Ostpolitik Is Not Going to Work This Time

Social Democrats believe accommodation will moderate Russia’s behavior. They are wrong.

Vladimir Putin Angela Merkel
Russian president Vladimir Putin and German chancellor Angela Merkel attend a conference in Moscow, November 16, 2012 (Bundesregierung)

Germany’s Social Democrats are falling back on an old idea to try and improve relations with Russia. The second party in Angela Merkel’s coalition government is calling for rapprochement and understanding, assuming that modern-day Ostpolitik will have the same effect it did in the 1970s.

Frank-Walter Steinmeier, the German foreign minister and a prominent Social Democrat, told parliament last week — on the 75th anniversary of Nazi Germany’s invasion of the Soviet Union no less — that there can only be “lasting peace” in Europe through collaboration with Russia.

He had raised eyebrows earlier, when he condemned NATO military exercises in the Baltic states and Poland as “saber rattling and war cries.”

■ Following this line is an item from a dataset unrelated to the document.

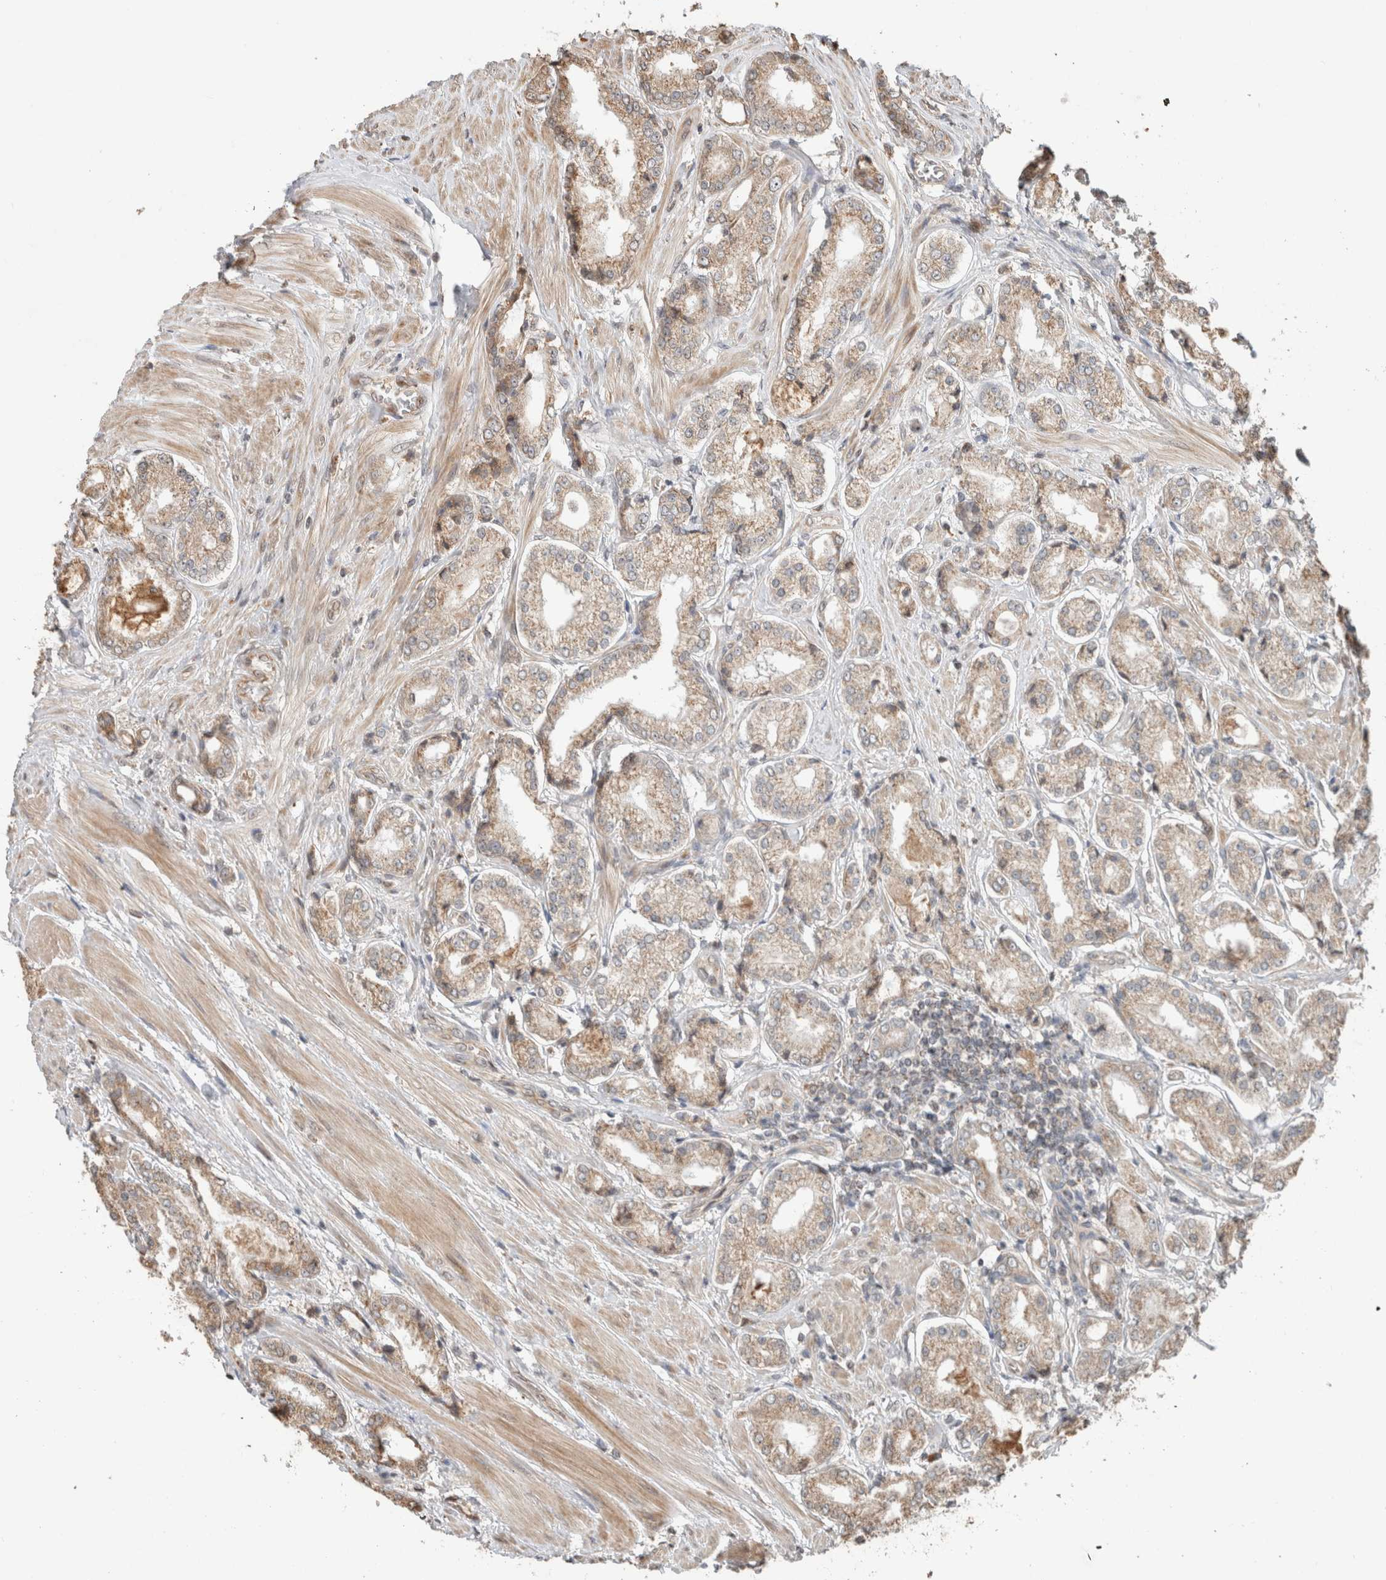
{"staining": {"intensity": "moderate", "quantity": ">75%", "location": "cytoplasmic/membranous"}, "tissue": "prostate cancer", "cell_type": "Tumor cells", "image_type": "cancer", "snomed": [{"axis": "morphology", "description": "Adenocarcinoma, Low grade"}, {"axis": "topography", "description": "Prostate"}], "caption": "Immunohistochemistry micrograph of neoplastic tissue: low-grade adenocarcinoma (prostate) stained using IHC displays medium levels of moderate protein expression localized specifically in the cytoplasmic/membranous of tumor cells, appearing as a cytoplasmic/membranous brown color.", "gene": "GINS4", "patient": {"sex": "male", "age": 62}}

Steinmeier’s party leader, Sigmar Gabriel, who is also the economy minister, plans a trip to Moscow to meet with President Vladimir Putin.

Hard line

Merkel’s traditionally more Atlanticist Christian Democrats regard all this with apprehension. The chancellor’s office has made clear she is personally in charge of Russia policy.

Merkel has taken a harder line since Russia annexed the Crimean Peninsula from Ukraine in 2014.

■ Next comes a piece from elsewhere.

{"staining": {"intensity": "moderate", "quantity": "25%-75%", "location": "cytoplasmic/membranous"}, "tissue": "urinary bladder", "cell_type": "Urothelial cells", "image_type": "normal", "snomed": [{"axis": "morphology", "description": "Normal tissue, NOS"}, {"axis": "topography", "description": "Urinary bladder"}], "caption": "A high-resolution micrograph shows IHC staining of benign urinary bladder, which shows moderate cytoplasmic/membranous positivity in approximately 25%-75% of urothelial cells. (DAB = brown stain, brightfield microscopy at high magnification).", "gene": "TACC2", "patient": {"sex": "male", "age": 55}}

Every six months, when European sanctions against Russia are up for renewal, we read that German business interests are lobbying for a relaxation of the embargo. Yet every six months they are extended without controversy.

Merkel has taken the measure of Putin and clearly doesn’t see change-through-rapprochement on the horizon.

The Social Democrats are more optimistic. This has little to do with German exporters exerting a nefarious influence over the workers’ party. Their mindset is informed by a history of East-West relations.

Different context

Ostpolitik did work once. Under Willy Brandt, the Social Democrat-led government of West Germany opened up relations with the East. Through small steps, like cultural and educational exchanges, it effected meaningful change. It thawed relations and undermined the Soviet Union’s ideological hold over Eastern Europe.

That was a different time. Ostpolitik worked because East Germany and the Soviet Union sought the West’s recognition of the status quo in Eastern Europe.

East Germany in particular wanted to be taken seriously as a country. Before Brandt, the government in Bonn hadn’t even recognized East Germany as a country. That changed in 1972.

Putin’s Russia seeks the opposite of the Soviet Union 45 years ago: a revision of the post-Cold War order in Europe.

The dissolution of the Soviet empire left Europe whole and free. Now Russia is deliberately weakening the pillars on which that Europe is built: the internal cohesion of the European Union, solidarity within NATO, the principles of liberal democracy and the inviolability of national borders. Any compromise — recognition of the Crimean Anschluss, a formal pledge not to build NATO military bases in Eastern Europe — would give Russia a victory and might encourage it to push harder.